Transgender children's books in Irvine, Calif., on Aug. 30, 2022. (John Fredricks/The Epoch Times)
The California State Assembly on Sept. 6 passed a resolution to declare August as Transgender History Month starting in 2024.
House Resolution 57, introduced by Assemblymember Matt Haney (D-San Francisco) on Aug. 29, marks the first such declaration by a U.S. state.
“Trans people have existed and have always existed in every era and in every culture. As long as there’s been the written word there has been a record of trans people,” Mr.
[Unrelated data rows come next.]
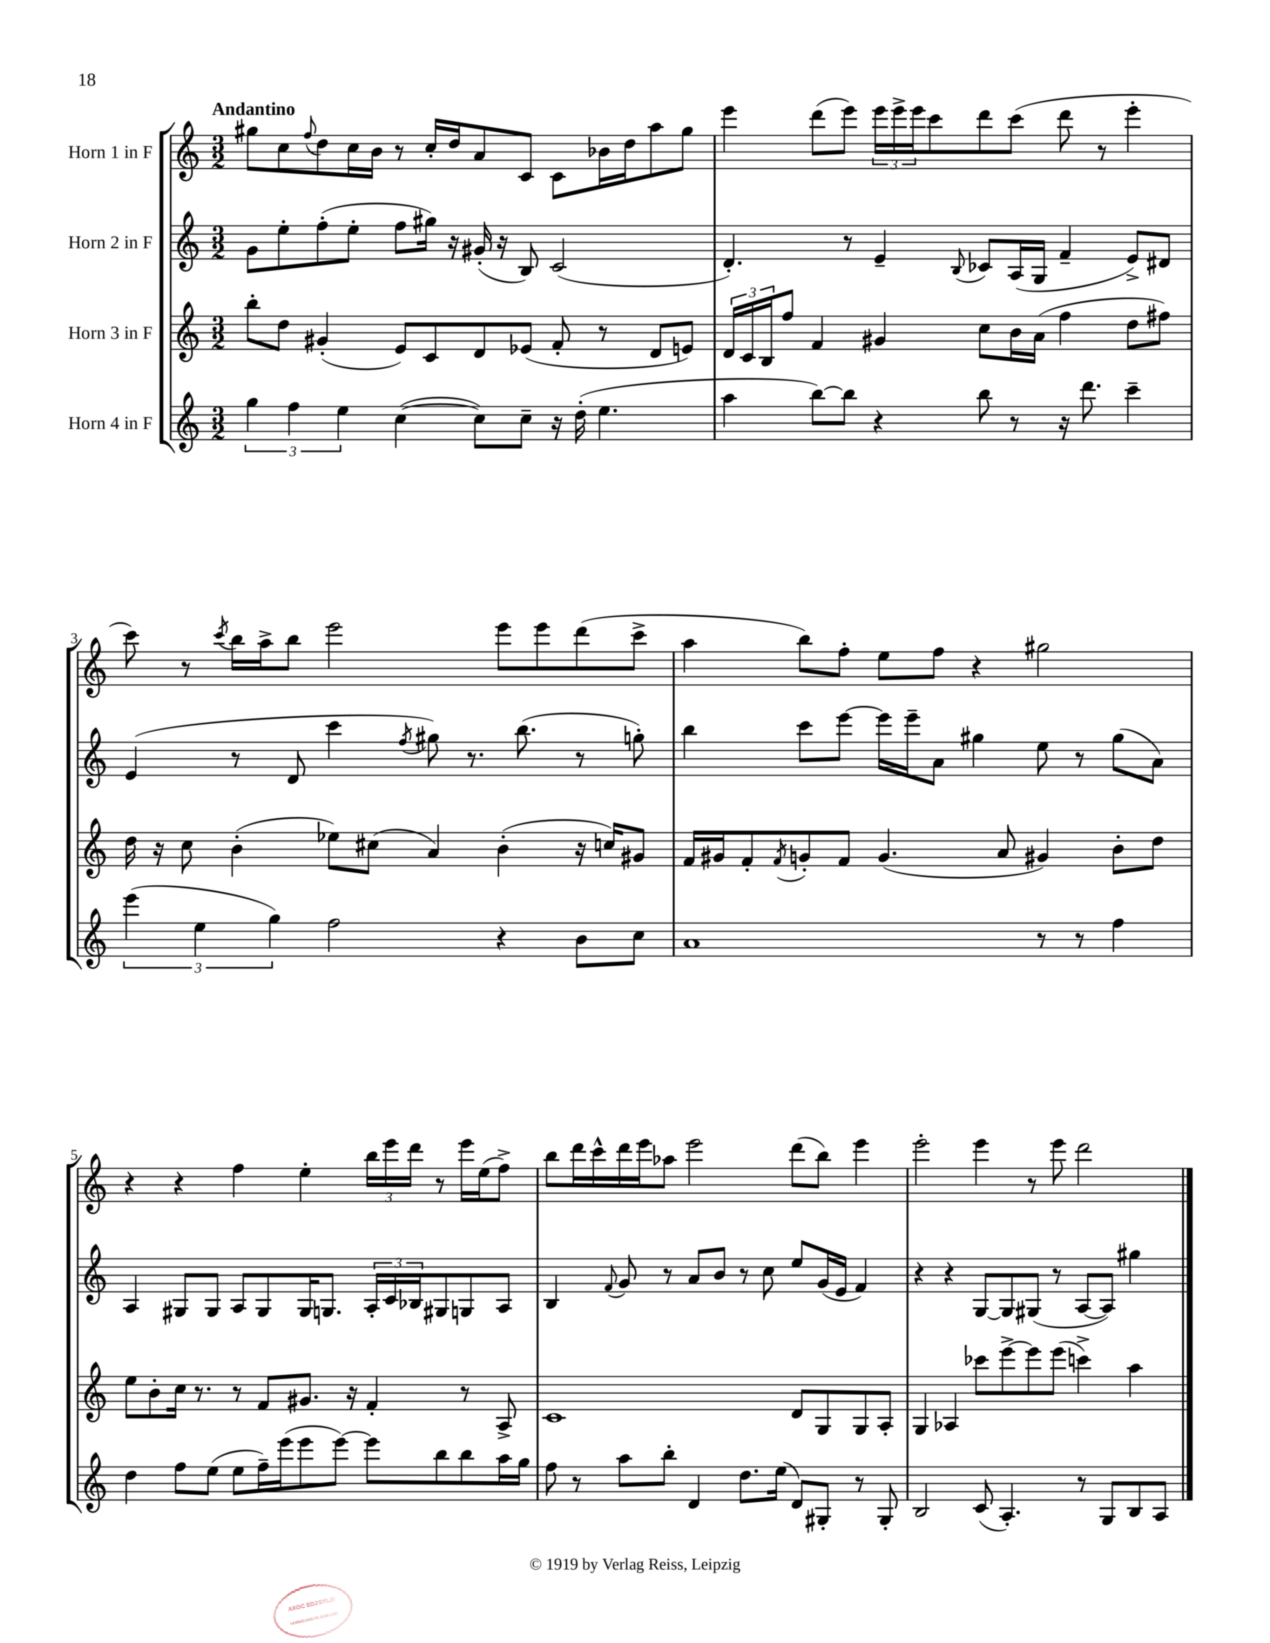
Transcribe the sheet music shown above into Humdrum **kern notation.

**kern	**kern	**kern	**kern
*staff4	*staff3	*staff2	*staff1
*clefG2	*clefG2	*clefG2	*clefG2
*k[]	*k[]	*k[]	*k[]
*M3/2	*M3/2	*M3/2	*M3/2
6gg	8bb'	8g	8gg#
.	8dd	8ee'	8cc
6ff	.	.	.
.	.	.	8qqff
.	(4g#'	(8ff'	8dd
6ee	.	.	.
.	.	8ee'	16cc
.	.	.	16b
([4cc	8e)	8ff	8r
.	8c	16gg#)	16cc'
.	.	16r	16dd
8cc])	8d	(16g#'	8a
.	.	16r	.
8cc~	(8e-	8B)	8c
16r	8f'	(2c	8c
(16dd'	.	.	.
4.ee	8r	.	16b-
.	.	.	16dd
.	8d	.	8aa
.	8e)	.	8gg#
=	=	=	=
4aa	24d	4.d')	4eee
.	24c	.	.
.	24B	.	.
.	8ff	.	.
[8bb)	4f	.	(8ddd
8bb]	.	8r	8eee)
4r	4g#	4e~	24eee
.	.	.	24eee^
.	.	.	24eee
.	.	.	8ccc
.	.	8qqB	.
8bb	8cc	8c-	8ddd
8r	16b	(16A	(8ccc
.	(16a	16G	.
16r	4ff	4f~	8ddd
8.ddd	.	.	.
.	.	.	8r
4ccc~	8dd	8e^)	4eee'
.	8ff#)	8d#	.
=	=	=	=
(6eee	16dd	(4e	8ccc)
.	16r	.	.
.	8cc	.	8r
6ee	.	.	.
.	.	.	8qccc
.	(4b'	8r	16bb
.	.	.	16aa^
6gg)	.	.	.
.	.	8d	8bb
2ff	8ee-)	4ccc	2eee
.	(8cc#	.	.
.	.	8qff	.
.	4a)	8gg#)	.
.	.	8.r	.
4r	(4b'	.	8eee
.	.	(8.bb	.
.	.	.	8eee
8b	16r	8r	(8ddd
.	16cc)	.	.
8cc	8g#	8gg')	8ccc^
=	=	=	=
1a	16f	4bb	4aa
.	16g#	.	.
.	8f'	.	.
.	8qf	.	.
.	8g'	8ccc	8bb)
.	8f	[8eee	8ff'
.	(4.g	16eee]	8ee
.	.	16eee~	.
.	.	8a	8ff
.	.	4gg#	4r
.	8a	.	.
8r	4g#)	8ee	2gg#
8r	.	8r	.
4ff	8b'	(8gg#	.
.	8dd	8a)	.
=	=	=	=
4dd	8ee	4A	4r
.	8b'	.	.
8ff	16cc	8G#	4r
.	8.r	.	.
(8ee	.	8G#	.
8ee	8r	8A	4ff
16ff~)	8f	8G#	.
(16eee	.	.	.
8eee	8.g#	16G#	4ee'
.	.	8.G	.
[8eee)	.	.	.
.	16r	.	.
8eee]	4f'	24A'	24bb
.	.	24c	24eee
.	.	24B-	24ddd
8bb	.	8G#	8r
8bb	8r	8G	16eee
.	.	.	(16ee
16aa	8A^	8A	8ff^)
16gg	.	.	.
=	=	=	=
8ff	1c	4B	8bb
8r	.	.	16ddd
.	.	.	16ccc^^
.	.	8qqf	.
8aa	.	8g	16ddd
.	.	.	16eee
8bb'	.	8r	8aa-
4d	.	8a	2eee
.	.	8b	.
8.dd	.	8r	.
.	.	8cc	.
(16ee	.	.	.
8d)	8d	8ee	(8ddd
8G#'	8G	(16g	8bb)
.	.	16e	.
8r	8G	4f)	4eee
8G#'	8A'	.	.
=	=	=	=
2B	4G	4r	2eee'
.	4A-	4r	.
(8c	8ccc-	[8G	4eee
4.A')	[8eee^	8G]	.
.	8eee]	(8G#	8r
.	(8eee	8r	8eee
8r	4ccc^)	[8A	2ddd
8G	.	8A])	.
8B	4aa	4gg#	.
8A	.	.	.
==	==	==	==
*-	*-	*-	*-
Haney said. “Let’s tell the truth about transgender people’s lives, and let’s lift up the history of the transgender Californians who left their mark on our great state.”
Honey Mahogany, chair of San Francisco Democratic County Central Committee, said the proclamation will help to “stop spreading misinformation about the trans community.”
The resolution also stated that August was selected based on the historical significance of the 1966 Compton’s Cafeteria Riots, which took place in San Francisco’s Tenderloin district, when riots broke out after a transgender woman resisted arrest by throwing coffee at a police officer.
San Francisco became the first city in 2021 to recognize August as “Transgender History Month” after Mayor London Breed signed an official proclamation for such.
Shortly thereafter, Santa Clara County also adopted a similar recognition.
The resolution is not the first time California has declared support for the transgender community.
In 2018, former Gov. Jerry Brown ratified a bill designating June as LGBT Pride Month, an observance celebrated by a global community of hundreds of thousands. Numerous local governments in the state have subsequently followed suit.
Other current legislative initiatives to support transgender individuals in the state include Assembly Bill 957, which seeks to classify a parent who does not affirm or consent to a child’s assertions regarding gender identity as committing child abuse.
Last year, Gov. Gavin Newsom additionally signed a bill that made California a refuge state for transgender children and their families who may face legal repercussions in other states that criminalize youth gender-affirming care treatments.